There's a link to the glossary, interesting definitions in there such as links to a paper on coalgebras/coinduction. In the size() recurrence, remember the chapter Predicting Growth where common recurrences are listed such as T(k) = T(k - 1) + k is \([k \rightarrow k^2]\) because it's closed form solution is: \(\frac{k^2 + k}{2}\) hence T(d) = d + (d - 1) is also \([d \rightarrow d^2]\).

End of 15.1.3 notes your program could keep running stats about which representation of insert() to use and make a decision. The exercises here you can do in your head, thinking of types to give these operations like subset() or how remove is going to work, obviously it must remove all the duplicates if the representation allows for duplicates which is easy to implement if f == removed-thing, skip over it and link the rest. I'm not exactly sure about the last exercise, I'm assuming they want us to consider that type LSet = List is not good enough, and to create an entire new datatype of nl-set since Set datatype is already built-in, like we did for nl-link.

This is short unfinished chapter on testing. In testing blocks we have some new binary and unary test operators we can use like expr1 is%(function) expr2 or expr1 satisfies (function). See examples in the documentation.

All of this was covered in the lecture, including most of the exercises.

I do these exercises on a phone whenever I have spare time (commuting, lunch break, randomly get an idea somewhere) and often repeated the same annoying mistakes you may also run into:

• Using [list: ] instead of 'empty' which breaks everything in Pyret
• Not reading requirements carefully enough, we should probably do some materials on requirements later
• Not writing type annotations for parameters. Try the code.pyret.org type check + run feature.

The chapter on streams will explain some calculus notation converting it to a pyret function. The symbol \(\varepsilon\) is epsilon which is a small positive qty, and "functions of arity one" means one parameter or input. There's a for loop used in the check block which is an iterator. We learn more about the ( ->) notation, meaning no arguments.

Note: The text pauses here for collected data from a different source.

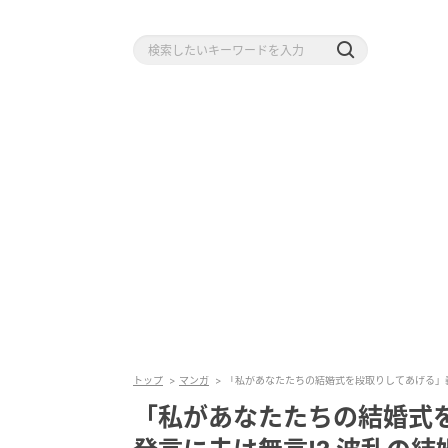
トップ
マンガ
「私があなたたちの結婚式を段取りしてあげる」義
「私があなたたちの結婚式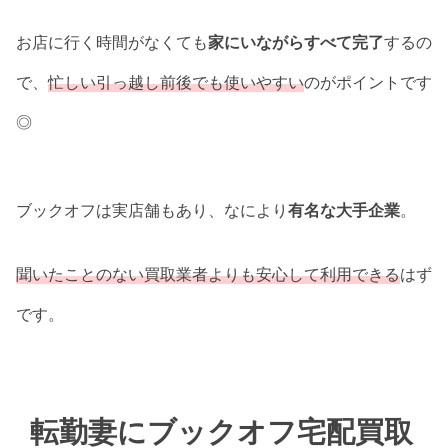
お店に行く時間がなくても
家にいながらすべて完了
するの
で、
忙しい引っ越し前後でも使いやすい
のがポイントです
◎
ブックオフは実店舗もあり、なにより
有名な大手企業
。
聞いたことのない買取業者よりも安心して利用できる
はず
です。
転勤妻にブックオフ宅配買取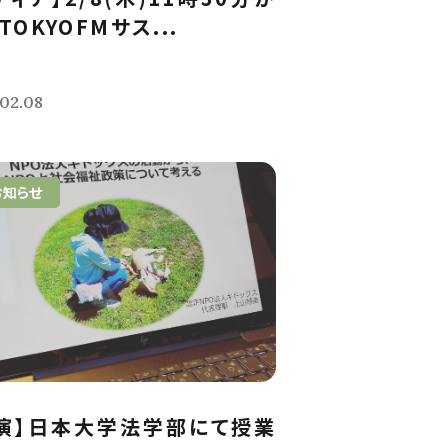
TOKYOFMサス...
02.08
お知らせ
演】日本大学法学部にて授業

The fibonacci example, change the starting values around so you can see what's going on. You first lz-link 0 and 1 then those values are mapped over, producing a new value, which gets mapped over again etc.

The streams lab is here, mostly adapted from the chapter we just read in PAPL. Everything here we've already seen. We already wrote map and map2, try to write your own filter/fold for streams:

fun lz-fold<A, B>(f :: (A, B -> A), base :: A, s :: Stream<B>) -> Stream<A>:
  lz-link(f(base, lz-first(s)), lam(): lz-fold(f, f(base, lz-first(s)), lz-rest(s)) end) 
end

fun lz-filter<A, B>(f :: (A -> Boolean), s :: Stream<B>) -> Stream<A>:
  if f(lz-first(s)) == true:
    lz-link(lz-first(s), lam(): lz-filter(f, lz-rest(s)) end)
  else:
    lz-filter(f, lz-rest(s))
  end
end

>> take(10, lz-filter(lam(x): if x > 10: true else: false end end, nats))
[list: 11, 12, 13, 14, 15, 16, 17, 18, 19, 20]

>> take(10, lz-fold(lam(x, y): x + y end, 0, nats))
[list: 0, 1, 3, 6, 10, 15, 21, 28, 36, 45]

Chapter on sharing and equality, covers what we just did in lecture.